Deux générations d’artistes interviennent pour cette première saison dans l’ancienne sacristie, des artistes qui circulent dans les forêts des signes. Dans un va-et-vient permanent, de l’abstraction à la figuration, du matériel à l’immatériel, ils construisent, en s’émancipant de l’héritage de l’art conceptuel, de nouvelles écritures sensibles et plastiques pour ouvrir les regards sur notre contemporanéité.

Cette programmation comprend des expositions / installations dans l’ancienne sacristie et également des « Alertes ». À un rythme imprévisible, des œuvres plus ou moins discrètes apparaissent et disparaissent dans la grande nef du Collège des Bernardins : elles prennent la forme de questions posées par les artistes à la société d’aujourd’hui.

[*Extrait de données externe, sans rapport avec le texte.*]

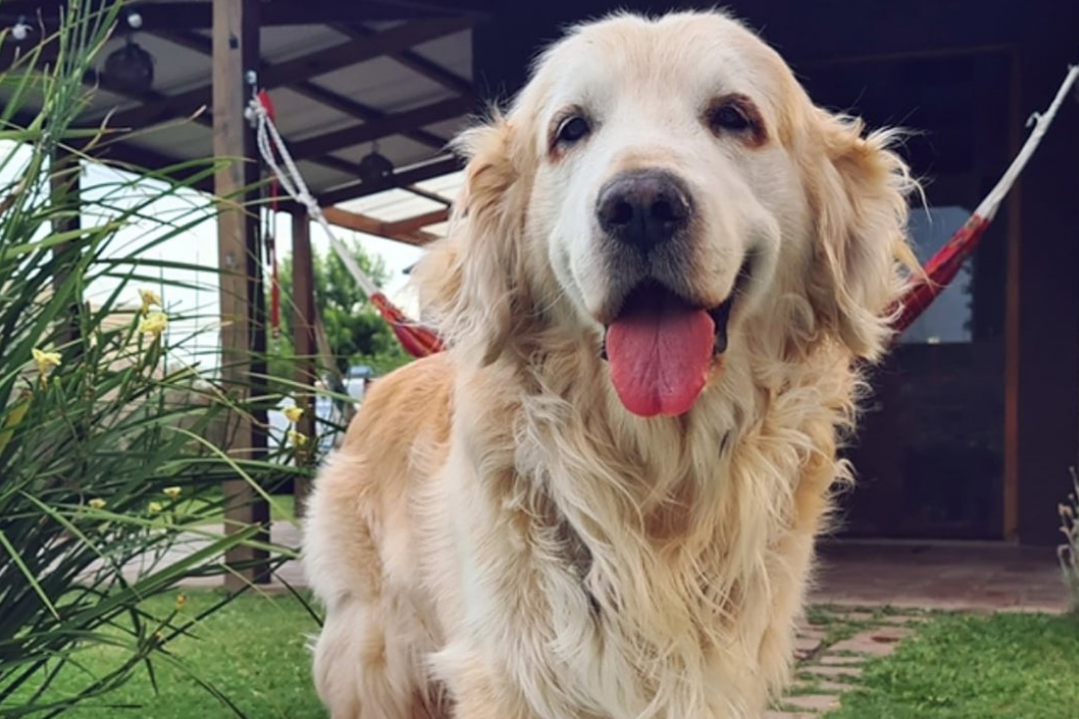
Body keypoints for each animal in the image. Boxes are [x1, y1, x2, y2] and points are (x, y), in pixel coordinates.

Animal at [304, 9, 919, 716]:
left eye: (735, 116)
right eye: (570, 129)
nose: (642, 205)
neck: (659, 478)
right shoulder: (511, 670)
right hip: (376, 656)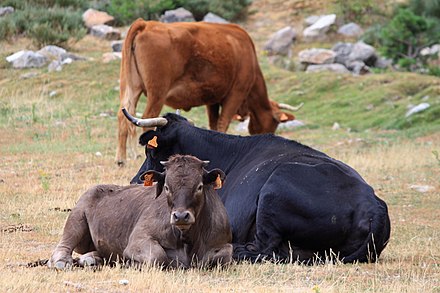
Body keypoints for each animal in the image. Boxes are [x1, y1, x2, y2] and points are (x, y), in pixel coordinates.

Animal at [48, 154, 232, 268]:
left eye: (199, 186)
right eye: (167, 187)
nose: (180, 216)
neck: (188, 240)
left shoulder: (224, 245)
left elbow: (222, 257)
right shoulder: (138, 240)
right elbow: (158, 256)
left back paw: (92, 259)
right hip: (76, 220)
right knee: (63, 245)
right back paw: (61, 261)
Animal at [117, 19, 296, 164]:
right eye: (274, 122)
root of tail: (146, 24)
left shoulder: (213, 100)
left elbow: (214, 124)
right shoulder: (236, 94)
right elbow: (223, 123)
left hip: (131, 87)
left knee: (123, 115)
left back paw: (122, 159)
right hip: (157, 92)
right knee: (147, 118)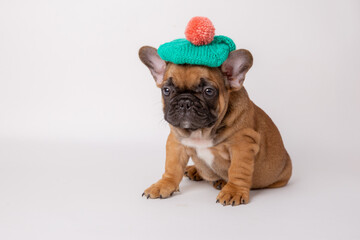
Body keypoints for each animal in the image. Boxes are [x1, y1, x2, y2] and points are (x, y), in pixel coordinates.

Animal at [139, 46, 292, 205]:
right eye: (166, 90)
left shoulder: (243, 145)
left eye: (209, 91)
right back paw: (195, 170)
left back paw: (223, 182)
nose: (185, 102)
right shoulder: (176, 142)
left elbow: (238, 170)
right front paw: (163, 185)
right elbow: (172, 167)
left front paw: (234, 191)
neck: (201, 132)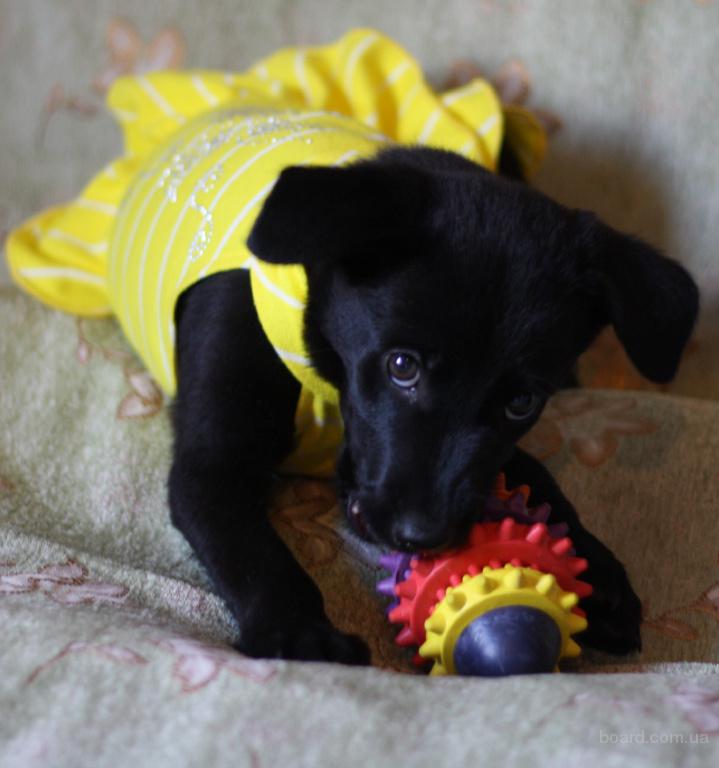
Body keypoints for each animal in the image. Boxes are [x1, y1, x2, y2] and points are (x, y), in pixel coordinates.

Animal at [168, 143, 699, 665]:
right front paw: (302, 635)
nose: (423, 536)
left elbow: (539, 476)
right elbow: (258, 555)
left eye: (521, 402)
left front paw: (598, 572)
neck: (329, 377)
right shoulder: (211, 466)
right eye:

Elles sont, le temps d’une apparition, des objets qui mettent en cause notre rapport au monde et révèlent le rôle des artistes, véritables inventeurs de comportements nouveaux.

> Jean de Loisy, conseiller artistique pour la création contemporaine au Collège des Bernardins Commissaire d'exposition indépendant, Jean de Loisy a été, entre autres, inspecteur à la Création au Ministère de la Culture, conservateur de la Fondation Cartier et conservateur au Centre Georges Pompidou. Il a dirigé et co-dirigé divers lieux d'art en France. Il a organisé de nombreuses expositions monographiques et des expositions marquantes telles que « La Beauté » à Avignon en 2000 ou encore « Traces du sacré » en 2008 au Centre Pompidou. Il est le commissaire de « Monumenta 2011 / Anish Kapoor » au Grand Palais et du Pavillon israélien représenté par Sigalit Landau de la Biennale de Venise 2011. Il prépare, entre autres, une exposition de Jacques Lizène au Passage de Retz à Paris en 2011 et une exposition sur le chamanisme intitulée « Les Maîtres du désordre » au musée du quai Branly pour 2012.